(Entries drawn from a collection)
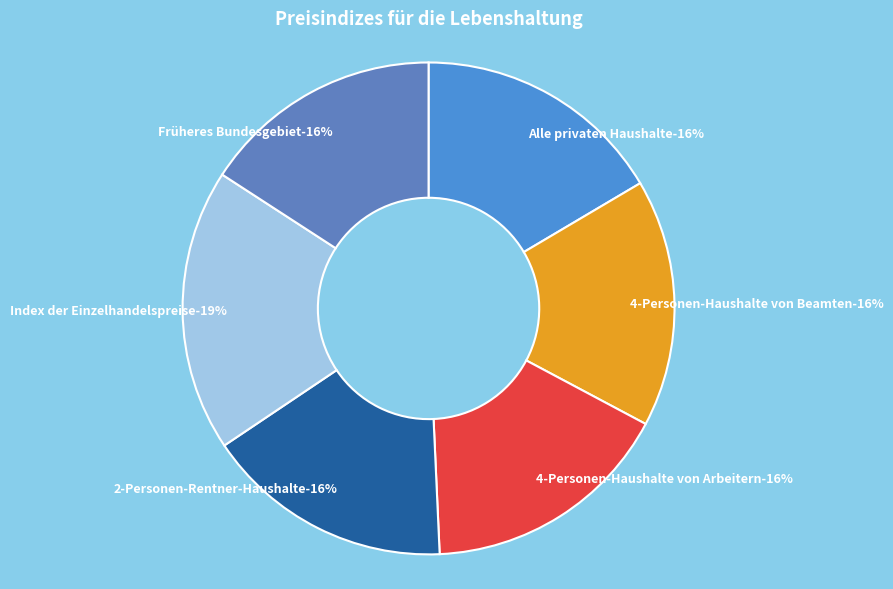

Does Index der Einzelhandelspreise represent more than half of the total?

No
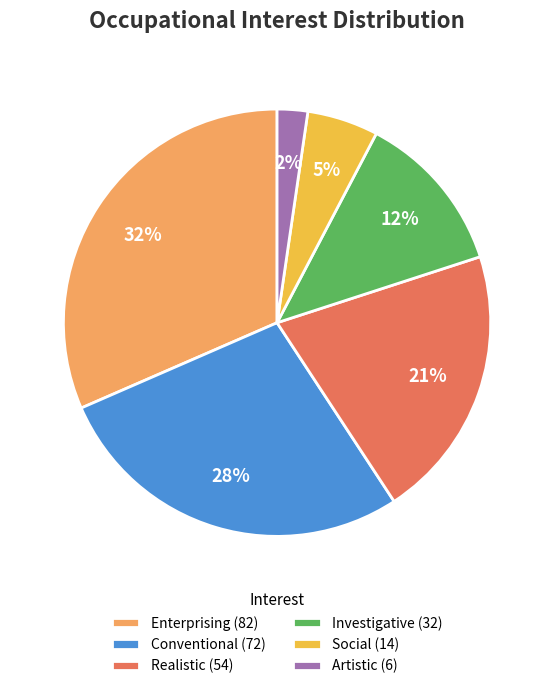

To the nearest percent, what percentage of the pie is Conventional?

28%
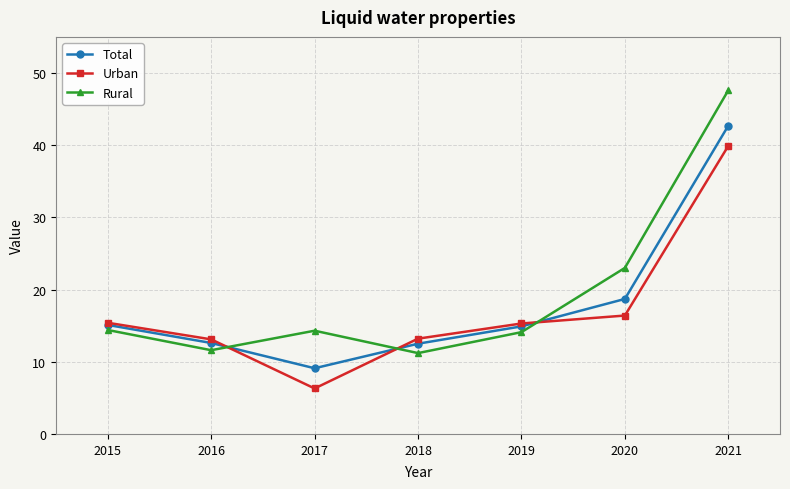

What is the greatest value displayed?

47.6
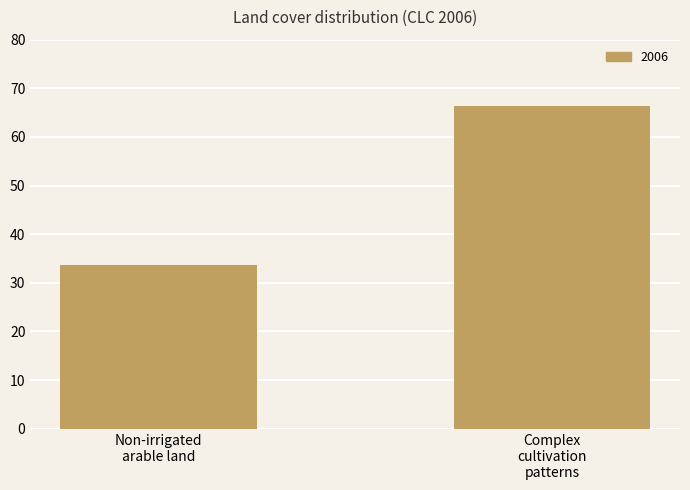

What is the greatest value displayed?

66.4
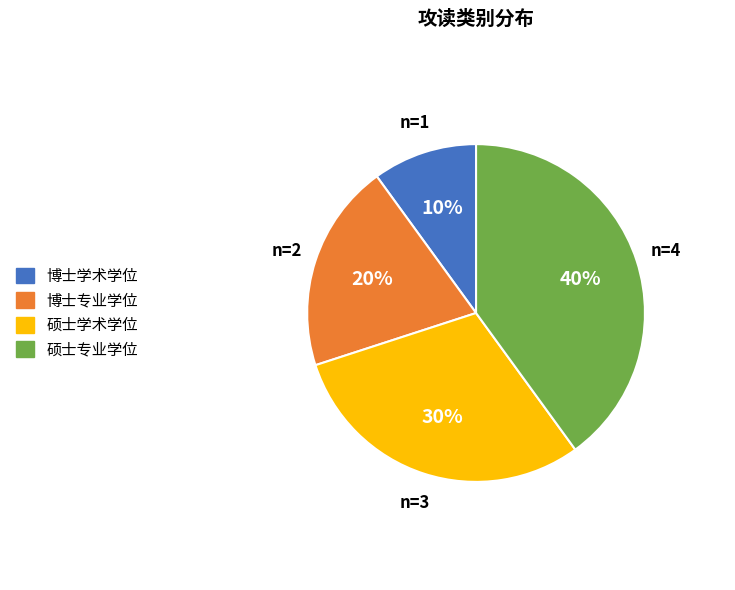

How many segments does this pie chart have?

4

## Exercise brief
Rename "greatest value" to "highest value" in all of the items above, and write out the items again with nothing else changed. Leave the pictures out of your answer.

## Response box
Does Index der Einzelhandelspreise represent more than half of the total?

No

To the nearest percent, what percentage of the pie is Conventional?

28%

What is the highest value displayed?

47.6

What is the highest value displayed?

66.4

How many segments does this pie chart have?

4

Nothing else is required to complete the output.